- **Provided data**
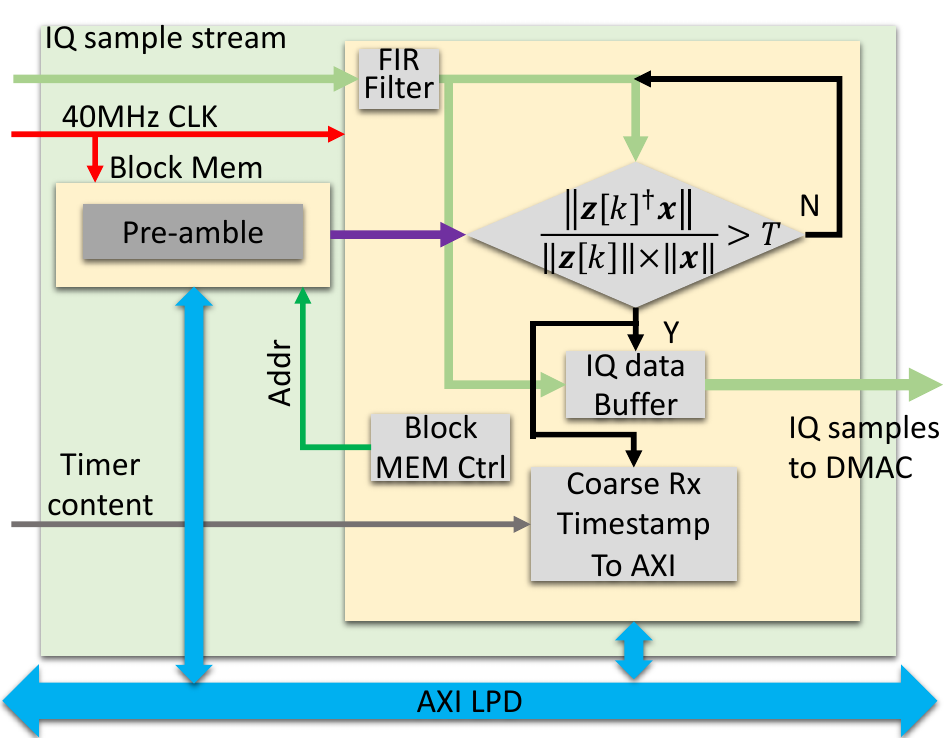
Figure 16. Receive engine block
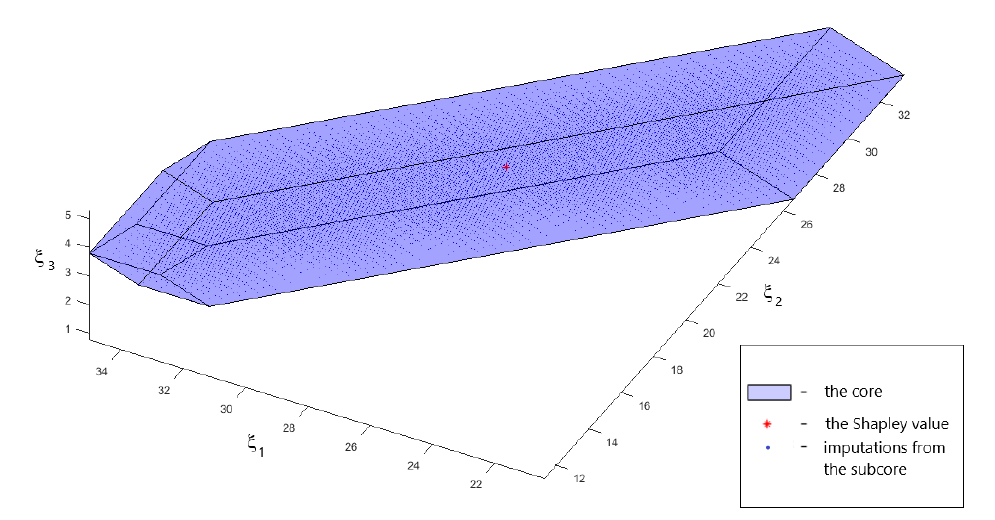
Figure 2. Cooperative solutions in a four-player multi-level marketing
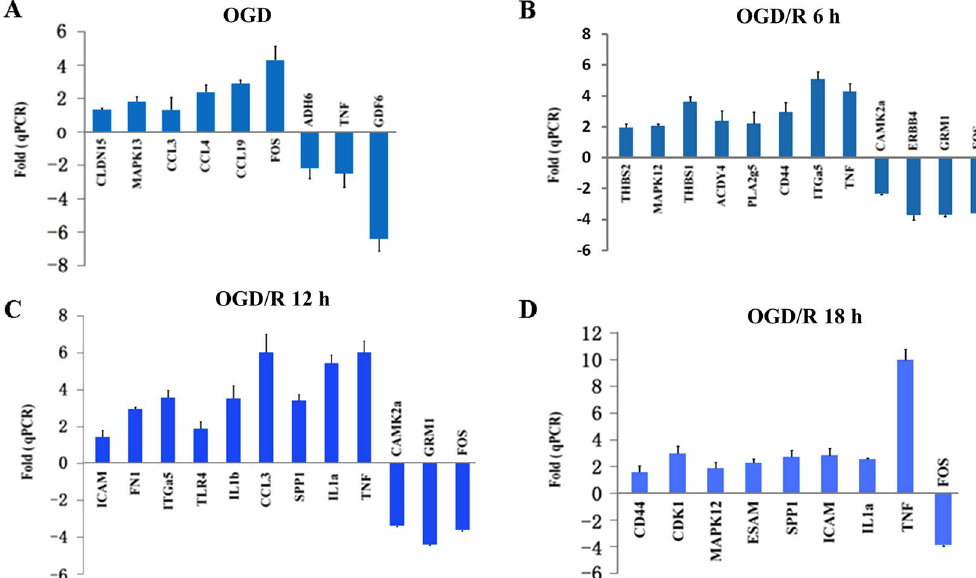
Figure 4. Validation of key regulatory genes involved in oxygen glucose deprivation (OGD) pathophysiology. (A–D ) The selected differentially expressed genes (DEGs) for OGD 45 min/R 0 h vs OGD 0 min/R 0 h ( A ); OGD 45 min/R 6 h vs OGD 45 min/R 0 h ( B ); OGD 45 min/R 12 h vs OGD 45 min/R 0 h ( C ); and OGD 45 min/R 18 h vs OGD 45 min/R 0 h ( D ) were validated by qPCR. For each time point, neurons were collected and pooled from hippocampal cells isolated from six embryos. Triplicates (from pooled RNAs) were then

- **What the exercise asks**
Everything in the material above should be reproduced exactly, except the pictures.

- **Solved exercise**
Figure 16. Receive engine block
Figure 2. Cooperative solutions in a four-player multi-level marketing
Figure 4. Validation of key regulatory genes involved in oxygen glucose deprivation (OGD) pathophysiology. (A–D ) The selected differentially expressed genes (DEGs) for OGD 45 min/R 0 h vs OGD 0 min/R 0 h ( A ); OGD 45 min/R 6 h vs OGD 45 min/R 0 h ( B ); OGD 45 min/R 12 h vs OGD 45 min/R 0 h ( C ); and OGD 45 min/R 18 h vs OGD 45 min/R 0 h ( D ) were validated by qPCR. For each time point, neurons were collected and pooled from hippocampal cells isolated from six embryos. Triplicates (from pooled RNAs) were then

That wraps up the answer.